TASK INSTRUCTIONS -
Transcribe the tail of the listing: start at the line containing "middle pip: (343, 949)" and stop after the last line, keeping every character as is and adding nothing.

MATERIAL FOR THE TASK section start

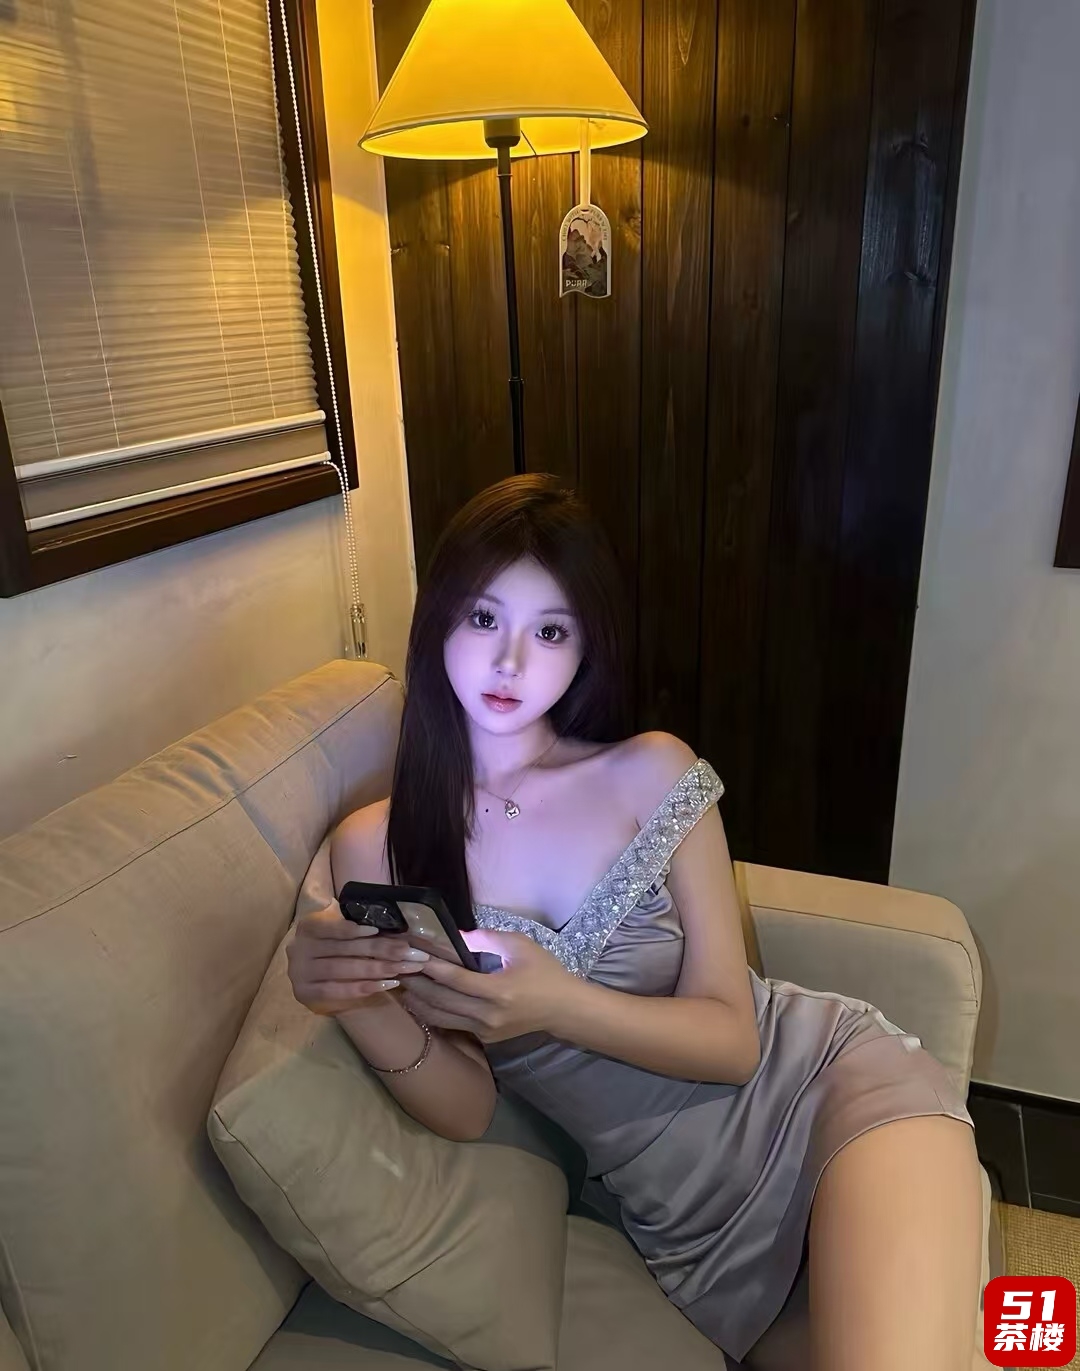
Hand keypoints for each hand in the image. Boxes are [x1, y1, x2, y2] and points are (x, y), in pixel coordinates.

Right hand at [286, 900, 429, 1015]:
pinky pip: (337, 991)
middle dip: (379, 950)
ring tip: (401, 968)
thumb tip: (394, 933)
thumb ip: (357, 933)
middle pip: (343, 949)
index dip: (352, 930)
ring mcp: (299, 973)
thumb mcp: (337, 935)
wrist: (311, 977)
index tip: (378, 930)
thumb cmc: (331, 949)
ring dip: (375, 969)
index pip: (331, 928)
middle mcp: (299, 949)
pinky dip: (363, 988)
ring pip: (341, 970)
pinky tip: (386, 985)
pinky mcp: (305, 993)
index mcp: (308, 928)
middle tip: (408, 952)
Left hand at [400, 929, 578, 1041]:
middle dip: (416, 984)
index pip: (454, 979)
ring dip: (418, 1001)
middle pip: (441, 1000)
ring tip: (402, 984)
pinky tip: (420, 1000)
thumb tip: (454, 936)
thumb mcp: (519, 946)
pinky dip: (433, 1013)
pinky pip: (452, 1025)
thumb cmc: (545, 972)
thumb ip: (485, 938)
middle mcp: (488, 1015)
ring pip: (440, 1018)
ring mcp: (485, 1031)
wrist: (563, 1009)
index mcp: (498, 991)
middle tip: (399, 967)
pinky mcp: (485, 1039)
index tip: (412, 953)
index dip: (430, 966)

MATERIAL FOR THE TASK section end

RESULT OF THE EXERCISE -
middle pip: (343, 949)
index dip: (352, 930)
ring mcp: (299, 973)
thumb mcp: (337, 935)
wrist: (311, 977)
index tip: (378, 930)
thumb cmc: (331, 949)
ring dip: (375, 969)
index pip: (331, 928)
middle mcp: (299, 949)
pinky dip: (363, 988)
ring pip: (341, 970)
pinky tip: (386, 985)
pinky mcp: (305, 993)
index mcp: (308, 928)
middle tip: (408, 952)
Left hand at [400, 929, 578, 1041]:
middle dip: (416, 984)
index pip: (454, 979)
ring dip: (418, 1001)
middle pip: (441, 1000)
ring tip: (402, 984)
pinky tip: (420, 1000)
thumb tip: (454, 936)
thumb mcp: (519, 946)
pinky dip: (433, 1013)
pinky pip: (452, 1025)
thumb cmc: (545, 972)
thumb ip: (485, 938)
middle mcp: (488, 1015)
ring pip: (440, 1018)
ring mcp: (485, 1031)
wrist: (563, 1009)
index mcp: (498, 991)
middle tip: (399, 967)
pinky mcp: (485, 1039)
index tip: (412, 953)
index dip: (430, 966)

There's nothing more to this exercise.